A nice place to discuss rumors, happenings, innovations, and challenges in the technology sphere. We also welcome discussions on the intersections of technology and society. If it’s technological news or discussion of technology, it probably belongs here.
Remember the overriding ethos on Beehaw: Be(e) Nice. Each user you encounter here is a person, and should be treated with kindness (even if they’re wrong, or use a Linux distro you don’t like). Personal attacks will not be tolerated.
Subcommunities on Beehaw:
This community’s icon was made by Aaron Schneider, under the CC-BY-NC-SA 4.0 license.
deleted by creator
SimpleX uses Signal’s protocol but requires no phone number or sign up.
Here in Germany in my circle (which has people from mid-twenties to 60+, from the North to the center), most people use Signal, with Telegram being a rare outlier. WhatsApp is what everyone uses, though.
Here in Australia Signal tends to be used by the left leaning (because of Snowden’s endorsement) and Telegram by the right leaning (they hate Snowden).
Also there are a lot of large chat groups on Telegram - not so many groups on Signal from what I noticed.
I don’t understand why people would share their phone number with strangers like that.
I’m Australian but living in the USA now, and practically everyone I chat to uses Facebook Messenger after switching from MSN Messenger when it shut down. I’ve got Signal and Telegram installed but barely anyone I know uses them.
Telegram has some nice features and I can understand that people want to go away from WhatsApp, but as you said it doesn’t even have end to end encryption and additionally belongs to some Russian. How’s that a beginning?
If you’re already switching, why not go to matrix or signal instead if they are, as you said yourself, most likely the better choice? If you’re switching because of the features, okay. But switching, because of privacy concerns or the company behind it makes absolutely no sense imo.

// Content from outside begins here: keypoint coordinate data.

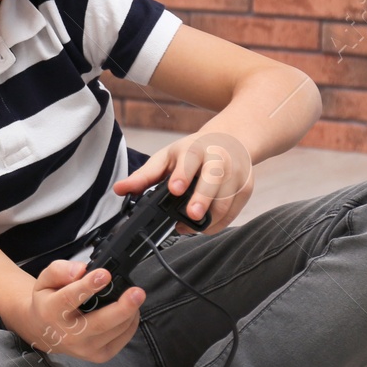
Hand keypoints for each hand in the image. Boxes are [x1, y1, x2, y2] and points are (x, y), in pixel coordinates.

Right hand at [20, 259, 143, 362]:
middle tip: (137, 292)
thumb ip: (59, 271)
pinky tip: (130, 311)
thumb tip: (81, 270)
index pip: (69, 299)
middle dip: (122, 307)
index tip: (104, 274)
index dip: (88, 286)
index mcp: (51, 312)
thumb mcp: (44, 281)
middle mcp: (68, 334)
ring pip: (115, 330)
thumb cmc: (47, 302)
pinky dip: (131, 322)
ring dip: (130, 311)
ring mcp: (85, 348)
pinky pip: (122, 338)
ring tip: (134, 295)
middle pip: (100, 322)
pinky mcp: (99, 356)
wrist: (45, 333)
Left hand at [114, 131, 253, 233]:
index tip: (175, 188)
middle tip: (191, 215)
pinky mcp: (246, 188)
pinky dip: (219, 223)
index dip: (182, 175)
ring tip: (188, 226)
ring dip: (210, 218)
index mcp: (196, 149)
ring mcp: (236, 174)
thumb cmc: (194, 150)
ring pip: (227, 200)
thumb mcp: (166, 158)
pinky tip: (203, 226)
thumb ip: (144, 175)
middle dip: (203, 198)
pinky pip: (234, 212)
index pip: (189, 161)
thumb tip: (119, 190)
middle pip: (214, 179)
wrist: (231, 140)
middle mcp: (219, 159)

For as long as Telegram has existed (a little over 10 years now), there has been a concerted effort to discredit it. Because of a game I played 10 years ago, I was on Telegram from its first month. A quick walk through that history:
As to the criticisms around End-to-End encryption:
I’d be quick to leave if Telegram gave me reason to, but it doesn’t. Its status as not-quite a big player keeps them innovating, and its founder’s attitudes leave me tentatively trusting that he’s going to do the right thing.
This is only for 1:1 chats. Telegram doesn’t offer E2EE for group chats at all.
Do you have data to back that up? From what I can see, Telegram has 700 million monthly active users (from https://telegram.org/faq) whereas Messenger easily has over a billion. It hit 1.3 billion in 2017 (https://www.adweek.com/performance-marketing/1-3-billion-facebook-messenger/) and the number of Facebook users has been going up since then. As far as I know, they don’t break out Messenger vs Facebook users in their data, but the number of Facebook users is shown in the slides for the earnings reports: https://investor.fb.com/investor-events/
I’ll take back the the “Russian” comment, then. I already mentioned the larger feature set of telegram and it’s totally fine to switch because of that.
I’m also aware of the optionally encrypted chats, but them not being the default, as well as being more cumbersome to use and without a notification preview means that basically no one uses it (at least in my experience).
As I understand it the feature set wasn’t the reason for switching so I’m curious in what areas telegram might be considered the better choice compared to Signal/Matrix or even WhatsApp. As I see it it’s missing e2e encryption and isn’t as wide spread as WhatsApp.
Telegram has also some big issues with misinformation and conspiracy stuff due to its “hidden communities” and social media aspect with broadcasting and gigantic groups. I personally know people that have been sucked into this and it makes me quite sad.
So I’d be working hard to convince people to switch (which I’ve actually done already with telegram when it first came out) with no real upside and mostly downsides.
I use all three apps, WhatsApp, Telegram and Signal, because others use them. And yes, none of my chats on telegram is encrypted because I’m mostly only in groups anyways.
What I’ve discovered is that especially groups show a certain inertness. For example, I observed that people from a certain context in one city all use signal but people from the same context in a neighboring city all use telegram. So all my groups from city A are in one messenger and groups from city B are in the other. This is weird, right? And these are really the same circles of people and I share many contacts between all groups. But I think it is just important what they started using and now they create more and more subsequent groups in the same messenger. None of them gives a reason to really switch to the other, so they don’t.
Oh, and WhatsApp is only for the few people in my life that are quite unpolitical and uninformed, i.e. ‘ordinary people’. Like people I meet at a language course or something work related etc.
Well, when telegram alucnhed whatsapp did not have e2e encryption so it was more secure than WhatsApp. Then whatsapp implemented it while telegram pushed tons of new features. It’s been some time.